American universities are built on the site of two great crimes: the crimes of stealing land from Native Americans and the buying and selling of African slaves, according to New York Times bestselling author Ta-Nehisi Coates.

He spoke to BYU students during a live Q&A hosted by the College of Fine Arts and Communications on Dec. 3.

“We are haunted by those two crimes,” Coates said. “We have in different ways and in different proportions revisited unfreedom and coerced labor upon people, and upon a particular people. We are all indicted by that. You can’t escape that. There’s no ‘I didn’t do X, Y, and Z.”

Coates was a former journalist with The Atlantic and is the author of the New York Times bestselling memoir, “Between the World and Me.” He addressed over 400 students and faculty as part of the Listen Up! initiative hosted by the theater and media arts department and the College of Fine Arts and Communication’s Bravo! series.

Coates offered his criticism of American institutions and universities in response to a question posed by moderator Wade Hollingshaus about what universities should be doing to promote social justice.

Coates said the first step for universities is to recognize the societal debt owed to people of color because of years of slavery and inequity.

“There is recompense. There is justice. There is a way of walking through the world that perhaps would bring one, in fact, more in accordance with the teachings of one’s prophets and one’s gods,” Coates said.

He invited students to ponder what they can do individually to be part of the solution.

“We have not had enough art that is committed not to making most Americans feel better about themselves, and white Americans particularly, but that is dedicated to telling the truth,” Coates said. He told students that it is the arts that provides the framework for political debates, not elections.

He said the idea that America isn’t inherently racist has primarily been transmitted through culture and storytelling.

“Even the very term ‘the American dream’ wasn’t invented by a president somewhere. This was invented by a writer,” Coates said. He explained that his primary motivation is to get people to feel something in their hearts rather than just understand something logically in their minds, and he knows he has been successful when people go to bed thinking about his writing.

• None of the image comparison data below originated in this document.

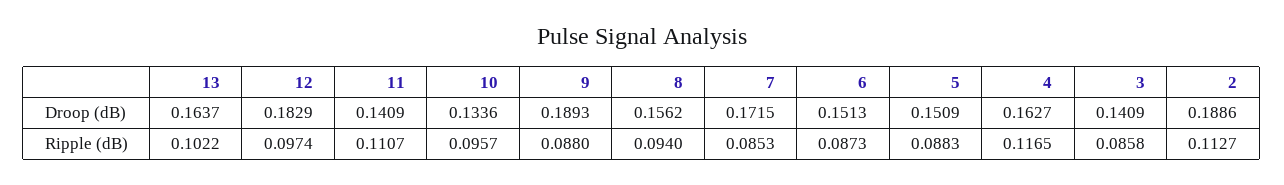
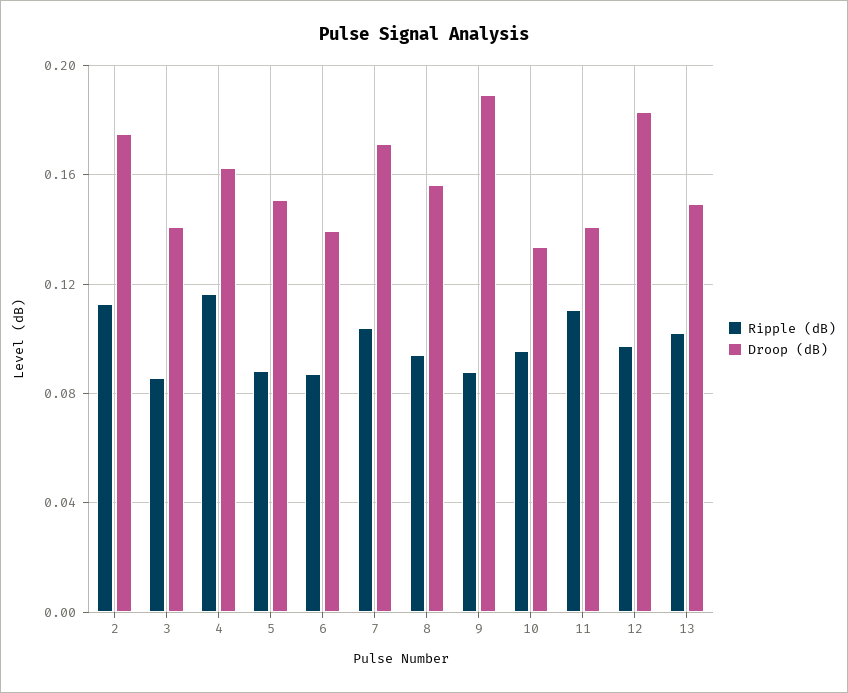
  {
    "Droop (dB)": {
-     "13": 0.1637,
+     "13": 0.15,
      "12": 0.1829,
      "11": 0.1409,
      "10": 0.1336,
      "9": 0.1893,
      "8": 0.1562,
      "7": 0.1715,
-     "6": 0.1513,
+     "6": 0.14,
      "5": 0.1509,
      "4": 0.1627,
      "3": 0.1409,
-     "2": 0.1886
+     "2": 0.175
    },
    "Ripple (dB)": {
      "13": 0.1022,
      "12": 0.0974,
      "11": 0.1107,
      "10": 0.0957,
      "9": 0.088,
      "8": 0.094,
-     "7": 0.0853,
+     "7": 0.105,
      "6": 0.0873,
      "5": 0.0883,
      "4": 0.1165,
      "3": 0.0858,
      "2": 0.1127
    }
  }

“The verb I often use is ‘haunt,'” Coates said. “I’m trying to create work that haunts people.”

He said he experienced being “haunted” by the power of words through the gritty experiences of Black people in the hip-hop music he listened to when he was growing up and in the Shakespeare plays he was assigned to read in high school.

“It’s the 1990s and I’m in Baltimore, and Shakespeare has been dead like 400 years or so, and here I am, haunted,” Coates said of reading the play Macbeth. “If Shakespeare can talk about these two characters in these very particular places and yet it can resound to (my) experience almost half a millennium later, what does that mean about speaking in your language about your own experience?”

Ultimately, every content creator has to decide whether or not to speak the truth, and specifically for Coates, that means the truth that America must make reparations for the sin of slavery. He said more art is needed that addresses uncomfortable topics.

“Are you going to tell people things that make it easier for them to sleep at night, or do you want to tell the kind of stories that trouble the water and make it easier for people to sleep at night in the right kind of way?” he said.